Media partnering & editorial placement

Turtle Consulting Group generally adopts a three-tier media contact strategy.  The top few titles in each sector are developed over time into media partners – those most important to you in terms of their effectiveness – and they are very carefully nurtured with meetings, visits, regular telephone contact, aiming to produce a very close working relationship providing them with bespoke material to their requirements.

Tier 1:                     Top half dozen 
Tier 2                      Next 10-15  
Tier 3                      The remaining targets

The second tier is telephoned regularly and a good relationship developed.  Again material is produced or re-purposed to meet their needs.

The remaining useful press are designated tier three and generally are simply sent press material although occasional telephone contact is made as required.

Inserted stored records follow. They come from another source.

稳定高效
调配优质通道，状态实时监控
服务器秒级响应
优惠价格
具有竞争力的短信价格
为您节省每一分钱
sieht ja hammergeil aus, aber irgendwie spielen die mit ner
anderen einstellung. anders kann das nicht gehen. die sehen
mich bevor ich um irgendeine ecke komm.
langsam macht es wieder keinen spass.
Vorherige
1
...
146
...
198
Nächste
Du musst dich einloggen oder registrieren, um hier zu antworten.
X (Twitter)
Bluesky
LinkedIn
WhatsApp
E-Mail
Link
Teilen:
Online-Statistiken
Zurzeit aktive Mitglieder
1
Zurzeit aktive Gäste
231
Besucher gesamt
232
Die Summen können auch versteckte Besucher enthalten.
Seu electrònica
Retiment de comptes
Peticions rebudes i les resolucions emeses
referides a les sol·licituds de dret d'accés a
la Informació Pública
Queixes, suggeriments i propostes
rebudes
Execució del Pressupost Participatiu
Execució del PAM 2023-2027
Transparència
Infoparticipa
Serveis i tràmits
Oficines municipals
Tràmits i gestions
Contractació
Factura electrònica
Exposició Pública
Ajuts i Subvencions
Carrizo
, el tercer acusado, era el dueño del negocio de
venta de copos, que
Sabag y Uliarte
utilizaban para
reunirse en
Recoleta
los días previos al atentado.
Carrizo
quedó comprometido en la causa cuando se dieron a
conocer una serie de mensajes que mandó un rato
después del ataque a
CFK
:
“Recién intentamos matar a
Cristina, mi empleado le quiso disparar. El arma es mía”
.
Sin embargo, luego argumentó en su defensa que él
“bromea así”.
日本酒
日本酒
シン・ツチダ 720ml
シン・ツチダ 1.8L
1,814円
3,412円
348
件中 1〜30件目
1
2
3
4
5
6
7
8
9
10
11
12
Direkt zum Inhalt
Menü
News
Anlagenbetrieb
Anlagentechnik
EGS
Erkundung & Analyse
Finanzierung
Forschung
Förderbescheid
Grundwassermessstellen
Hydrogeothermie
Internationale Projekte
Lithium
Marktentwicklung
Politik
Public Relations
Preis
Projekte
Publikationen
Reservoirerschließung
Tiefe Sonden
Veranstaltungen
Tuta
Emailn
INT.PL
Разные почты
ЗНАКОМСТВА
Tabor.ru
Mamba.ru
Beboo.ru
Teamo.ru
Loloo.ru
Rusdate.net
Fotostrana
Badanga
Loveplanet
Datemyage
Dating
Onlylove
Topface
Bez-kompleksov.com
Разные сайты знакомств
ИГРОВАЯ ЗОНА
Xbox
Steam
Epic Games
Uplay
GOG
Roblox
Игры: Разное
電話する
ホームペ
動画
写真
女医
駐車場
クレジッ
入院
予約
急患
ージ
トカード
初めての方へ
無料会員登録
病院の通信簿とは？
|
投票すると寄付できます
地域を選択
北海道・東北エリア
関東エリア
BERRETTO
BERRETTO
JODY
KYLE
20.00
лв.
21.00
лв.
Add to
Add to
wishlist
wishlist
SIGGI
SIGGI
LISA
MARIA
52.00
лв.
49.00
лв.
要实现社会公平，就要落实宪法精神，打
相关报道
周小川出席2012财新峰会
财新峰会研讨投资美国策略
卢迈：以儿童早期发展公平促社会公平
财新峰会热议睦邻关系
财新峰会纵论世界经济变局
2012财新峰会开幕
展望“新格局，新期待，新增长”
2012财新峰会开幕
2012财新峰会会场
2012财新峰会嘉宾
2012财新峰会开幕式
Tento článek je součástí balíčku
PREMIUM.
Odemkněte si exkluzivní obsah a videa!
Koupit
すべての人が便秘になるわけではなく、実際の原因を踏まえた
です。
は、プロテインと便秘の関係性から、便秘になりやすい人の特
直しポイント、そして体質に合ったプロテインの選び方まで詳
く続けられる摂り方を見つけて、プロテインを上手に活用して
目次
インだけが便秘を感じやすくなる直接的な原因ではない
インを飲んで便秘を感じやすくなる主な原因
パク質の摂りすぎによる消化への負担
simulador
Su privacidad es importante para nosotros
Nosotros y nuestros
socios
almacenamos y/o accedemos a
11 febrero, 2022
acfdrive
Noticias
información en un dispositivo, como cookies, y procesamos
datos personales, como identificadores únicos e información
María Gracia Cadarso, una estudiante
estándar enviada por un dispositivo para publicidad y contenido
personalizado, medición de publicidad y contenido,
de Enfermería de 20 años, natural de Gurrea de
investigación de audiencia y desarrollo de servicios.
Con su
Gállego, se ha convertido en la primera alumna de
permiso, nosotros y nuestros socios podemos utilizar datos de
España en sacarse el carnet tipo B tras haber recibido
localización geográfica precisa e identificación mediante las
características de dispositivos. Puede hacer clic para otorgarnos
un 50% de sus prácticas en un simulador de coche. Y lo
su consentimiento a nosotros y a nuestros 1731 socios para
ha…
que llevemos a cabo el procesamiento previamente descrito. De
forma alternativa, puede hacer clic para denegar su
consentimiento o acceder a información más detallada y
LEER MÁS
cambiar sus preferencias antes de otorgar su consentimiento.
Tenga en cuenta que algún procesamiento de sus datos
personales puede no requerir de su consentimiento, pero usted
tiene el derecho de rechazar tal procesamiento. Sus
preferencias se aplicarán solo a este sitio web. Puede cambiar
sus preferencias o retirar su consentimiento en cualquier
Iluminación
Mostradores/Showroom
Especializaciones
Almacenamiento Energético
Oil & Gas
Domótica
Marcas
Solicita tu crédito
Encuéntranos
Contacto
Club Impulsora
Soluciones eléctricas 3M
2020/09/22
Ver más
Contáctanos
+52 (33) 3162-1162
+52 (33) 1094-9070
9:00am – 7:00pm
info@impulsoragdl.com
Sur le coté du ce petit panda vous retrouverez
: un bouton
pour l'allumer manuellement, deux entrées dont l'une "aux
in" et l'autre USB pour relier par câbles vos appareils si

We have found this process to achieve exceptionally good placement results while being cost effective.

Editorial placement
When a case study, feature article or, more frequently, when a synopsis has been written, the Account Director will draw up a target list of magazines and websites on which to try to place that specific item. This list will be specific to the subject matter of the piece. The Placement Consultant will then spend approximately six hours per article/case study offering it to Editors. This time may be spread over a number of weeks with the objective of gaining an initial placement and then (once that Editor has published it) further publication in other journals so as to increase the total Effective Advertising Value for each piece and increase the overall return on investment (RoI) from the PR campaign.

We frequently work on the basis of writing up synopses of possible articles and offering these to editors with the understanding that if the Editor says ‘yes’ then the article can be quickly written and approved. This approach means that the cost of writing the material is only incurred when there is an agreed placement.